Emanuel’s dilemma echoes that of Hillary Clinton, widely expected to run for the Democratic presidential nomination. She met in December with the darling of the party’s left wing, Massachusetts Senator Elizabeth Warren, the New York Times reported. She was soliciting policy ideas and possibly co-opting a potential challenger.
“These are the tensions that exist between the progressives and the centrists in the Democratic Party,” said Alan Gitelson, a political scientist at Loyola University Chicago.
Emanuel’s tense relations with elements of his own party date to his days as a White House aide helping President Bill Clinton pass the North American Free Trade Agreement, which unions opposed.
Two decades later, Emanuel has been unafraid to challenge organized labor as mayor of a debt-ridden city. He pushed pension-benefit cuts on employees, fought 30,000 unionized teachers in a rancorous strike and, in 2013, closed 50 schools.
Chicago’s election, while nonpartisan, is fought between Democrats in a place that the party has dominated for decades.
Labor is split. The teachers union, whose 30,000 members must live in the city, backed Garcia after its president, Karen Lewis, a fierce Emanuel critic, decided not to run after a cancer diagnosis.
Bricklayers, plumbers and electricians are among the unions backing Emanuel. Don Finn, business manager for the International Brotherhood of Electrical Workers Local 134, called him “the construction mayor.” Still, those workers aren’t required to live in the city, so their impact is harder to measure.
Emanuel’s critics have portrayed the campaign as a referendum on “two Chicagos” -- a prosperous downtown where corporate leaders support the mayor, and minority neighborhoods that bore the brunt of the school closings and a 12 percent increase in shooting incidents last year.

WORK TASK 1: Translate this sentence from the passage on Emanuel and Chicago's mayoral race into Spanish: "Chicago’s election, while nonpartisan, is fought between Democrats in a place that the party has dominated for decades."
WORK TASK 2: Carry the passage on Emanuel and Chicago's mayoral race forward with the paragraphs that come after it.
The rows come from a different source than the passage on Emanuel and Chicago's mayoral race.

SUPPLIED INFORMATION:
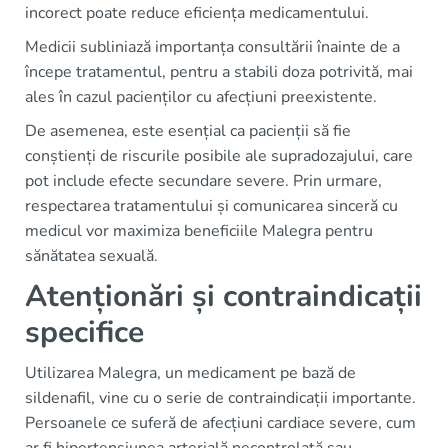
incorect poate reduce eficiența medicamentului.
Medicii subliniază importanța consultării înainte de a
începe tratamentul, pentru a stabili doza potrivită, mai
ales în cazul pacienților cu afecțiuni preexistente.
De asemenea, este esențial ca pacienții să fie
conștienți de riscurile posibile ale supradozajului, care
pot include efecte secundare severe. Prin urmare,
respectarea tratamentului și comunicarea sinceră cu
medicul vor maximiza beneficiile Malegra pentru
sănătatea sexuală.
Atenționări și contraindicații
specifice
Utilizarea Malegra, un medicament pe bază de
sildenafil, vine cu o serie de contraindicații importante.
Persoanele ce suferă de afecțiuni cardiace severe, cum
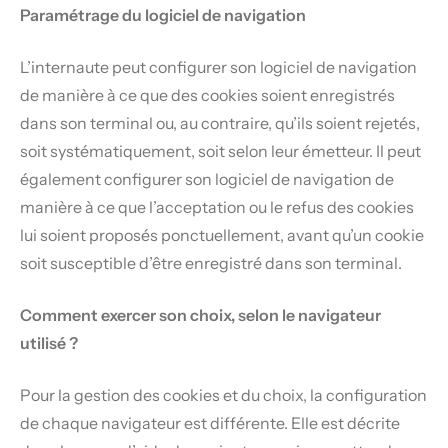
Paramétrage du logiciel de navigation
L’internaute peut configurer son logiciel de navigation
de manière à ce que des cookies soient enregistrés
dans son terminal ou, au contraire, qu’ils soient rejetés,
soit systématiquement, soit selon leur émetteur. Il peut
également configurer son logiciel de navigation de
manière à ce que l’acceptation ou le refus des cookies
lui soient proposés ponctuellement, avant qu’un cookie
soit susceptible d’être enregistré dans son terminal.
Comment exercer son choix, selon le navigateur
utilisé ?
Pour la gestion des cookies et du choix, la configuration
de chaque navigateur est différente. Elle est décrite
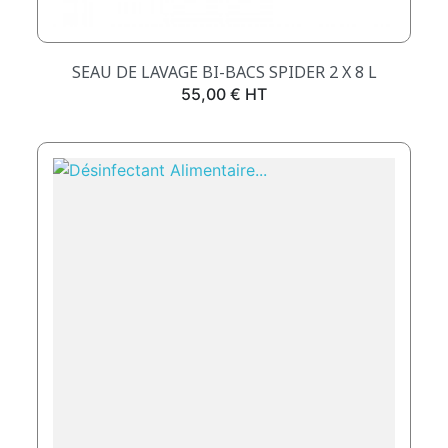
SEAU DE LAVAGE BI-BACS SPIDER 2 X 8 L
Prix
55,00 € HT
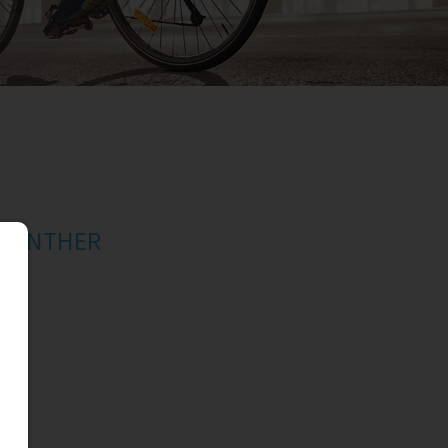
A PANTHER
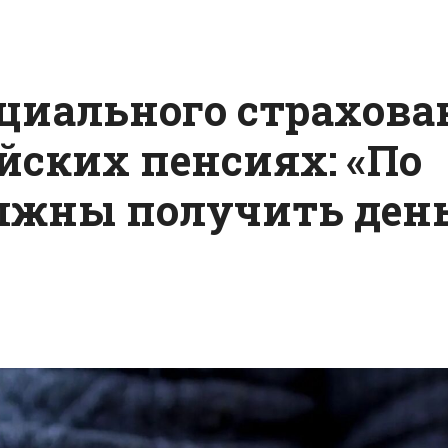
циального страхова
йских пенсиях: «По
лжны получить ден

EXERCISE OUTPUT 1: Las elecciones de Chicago, aunque no partidistas, se disputan entre demócratas en un lugar que el partido ha dominado durante décadas.

EXERCISE OUTPUT 2:
Emanuel rejects the argument and notes the passage of a $13 minimum-wage measure during his first term. He also defends closing what he called underperforming and underused schools.
“I didn’t make the tough decisions just because I enjoy it,” Emanuel said at a South Side senior center the day after the Feb. 24 election. “I made the tough decisions because I wanted to see jobs come back.’
The struggle’s backdrop is financial stress. Moody’s Investors Service underscored the threat of insolvency when on Feb. 27 it cut Chicago’s credit rating to within two steps of junk because of mounting pension liabilities. The Baa2 rating is the lowest among the 90 biggest U.S cities, excluding Detroit.
‘‘It takes away the idea that you’ll be able to wait to get into office to come up with a plan,” said Laurence Msall, president of the Civic Federation, a nonprofit government-finance research group.
The third-most-populous U.S. city has $20 billion in unfunded retirement obligations and must pay $600 million into its retirement funds next year. Chicago can’t alter pensions without state legislative approval.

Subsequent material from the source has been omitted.